Google Cloud CEO Thomas Kurian teased 'a new version... very, very soon' on April 24. Whether that's Gemini 3.2 or an early Gemini 4 preview is still unclear.
Google is also expected to preview Aluminum OS (Android for PCs), Android 17, and agentic AI features across the Workspace suite.
Gemini 3.2 Flash is Google's next unreleased Flash-tier AI model, spotted in leaked iOS app builds and AI Studio metadata on May 5, 2026. It reportedly delivers performance above Gemini 3 Flash and near or exceeding Gemini 3.1 Pro on coding tasks, at a significantly lower price point.
No official date has been announced. Leaks list May 5, 2026 as the internal target date, though no public launch occurred. Google I/O 2026 (May 19–20) is the most likely window for an official reveal.
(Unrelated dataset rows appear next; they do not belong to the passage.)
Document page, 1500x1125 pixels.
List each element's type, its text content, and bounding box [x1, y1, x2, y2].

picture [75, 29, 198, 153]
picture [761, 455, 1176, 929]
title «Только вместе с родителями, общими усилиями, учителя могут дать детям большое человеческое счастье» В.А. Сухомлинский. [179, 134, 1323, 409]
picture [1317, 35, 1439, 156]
Based on leaked API Studio data: $0.25 per million input tokens and $2.00 per million output tokens. This would make it cheaper than Gemini 3 Flash ($0.50/$3.00) on output, and priced identically to Gemini 3.1 Flash-Lite on input.
Based on early Arena results, Gemini 3.2 Flash outperforms Gemini 3.1 Pro on certain creative coding tasks — including the well-circulated ASCII animation benchmark where 3.1 Pro produced broken code while 3.2 Flash succeeded in under two minutes.
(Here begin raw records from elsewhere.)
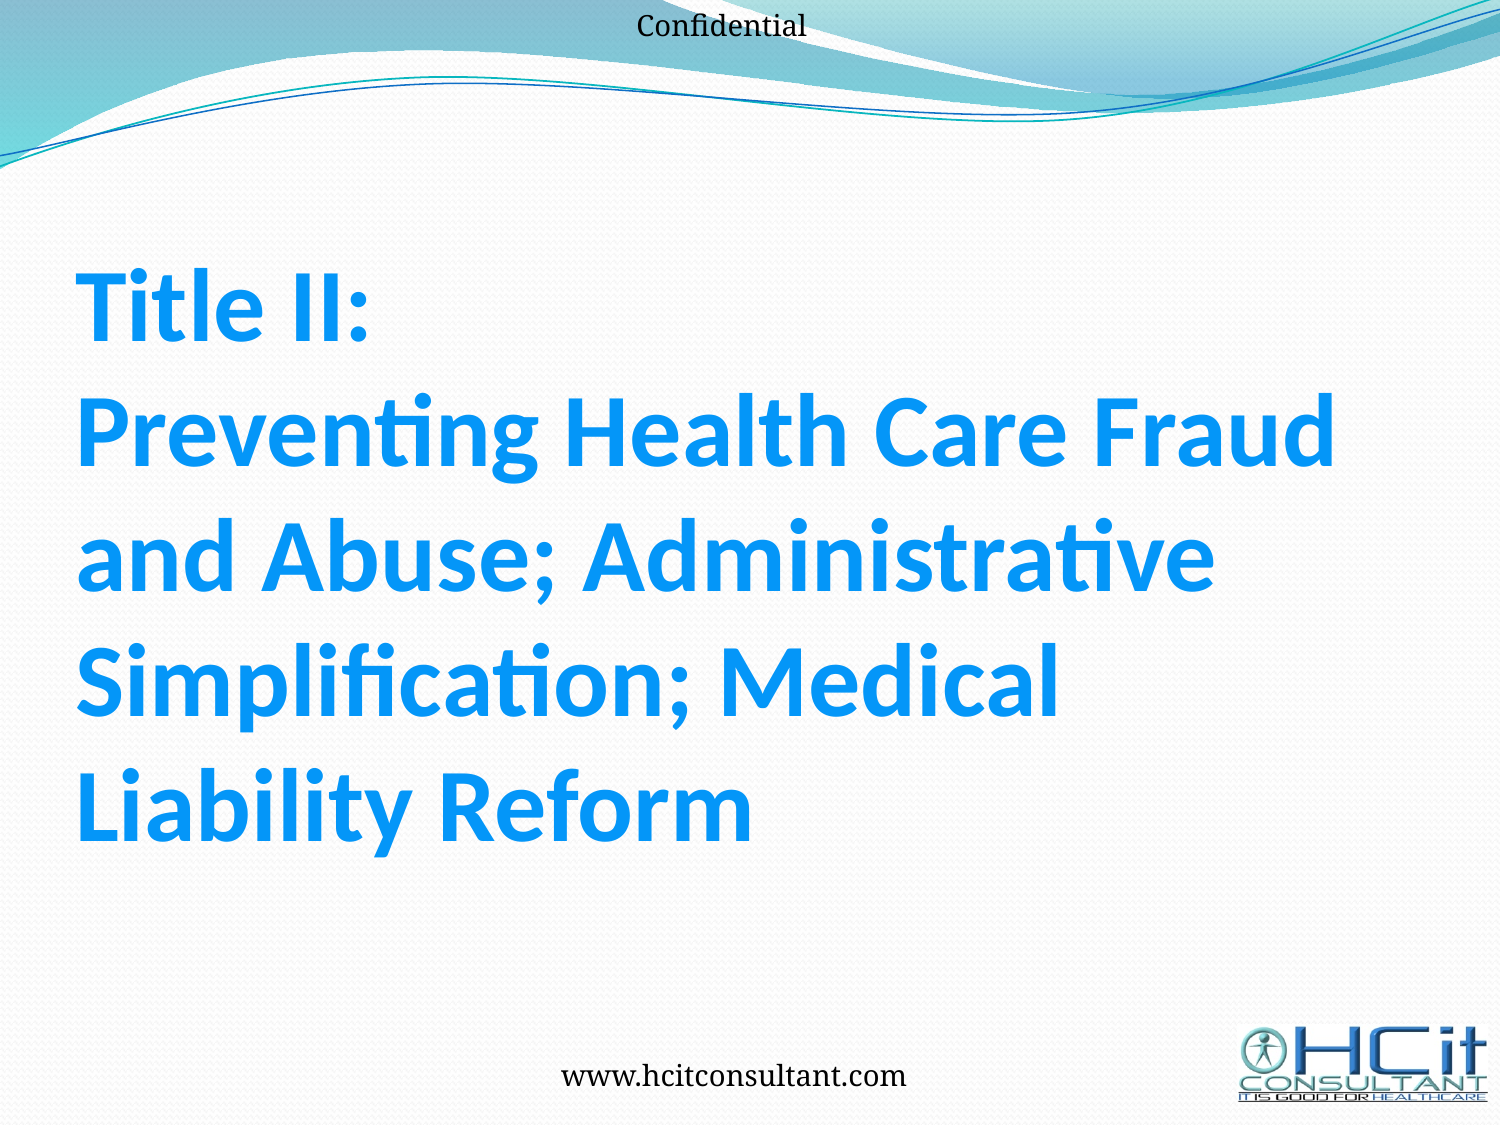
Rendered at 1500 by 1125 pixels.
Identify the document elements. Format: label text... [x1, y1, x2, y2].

title Title II: Preventing Health Care Fraud and Abuse; Administrative Simplification; Medical Liability Reform [74, 224, 1426, 988]
picture [1237, 1024, 1488, 1104]
slide_number 8 [1299, 1042, 1425, 1103]
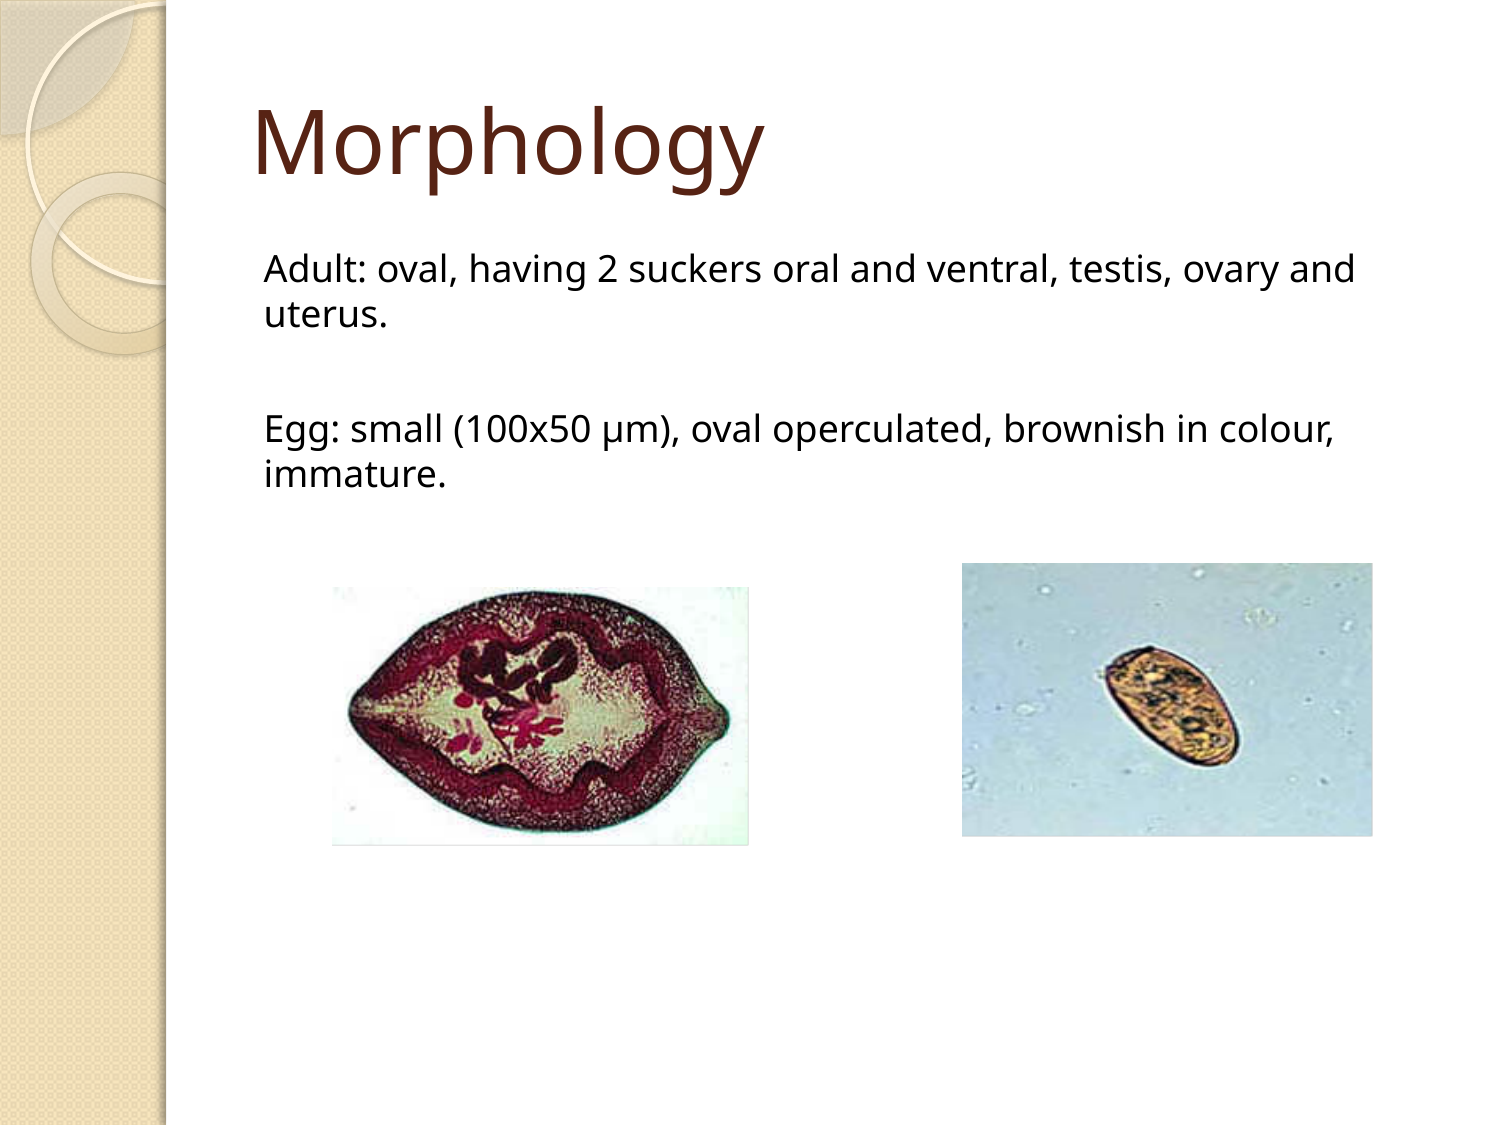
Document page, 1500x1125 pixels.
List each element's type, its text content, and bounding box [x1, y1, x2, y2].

It is not yet officially available. A small number of iOS users on version 1.2026.1710205 of the Gemini app have seen it appear via A/B testing. Developers can monitor Google AI Studio for early access.
Liquid Glass is a major visual overhaul spotted alongside the Gemini 3.2 Flash leak. It introduces a pill-shaped prompt input box, pulsating gradient background, and a top-left model picker dropdown. The rollout appears to be an A/B test.
Based on the Gemini 3 series architecture, a 1M token context window is expected — consistent with Gemini 3 Flash and 3.1 Flash-Lite. This has not been officially confirmed for 3.2 Flash specifically.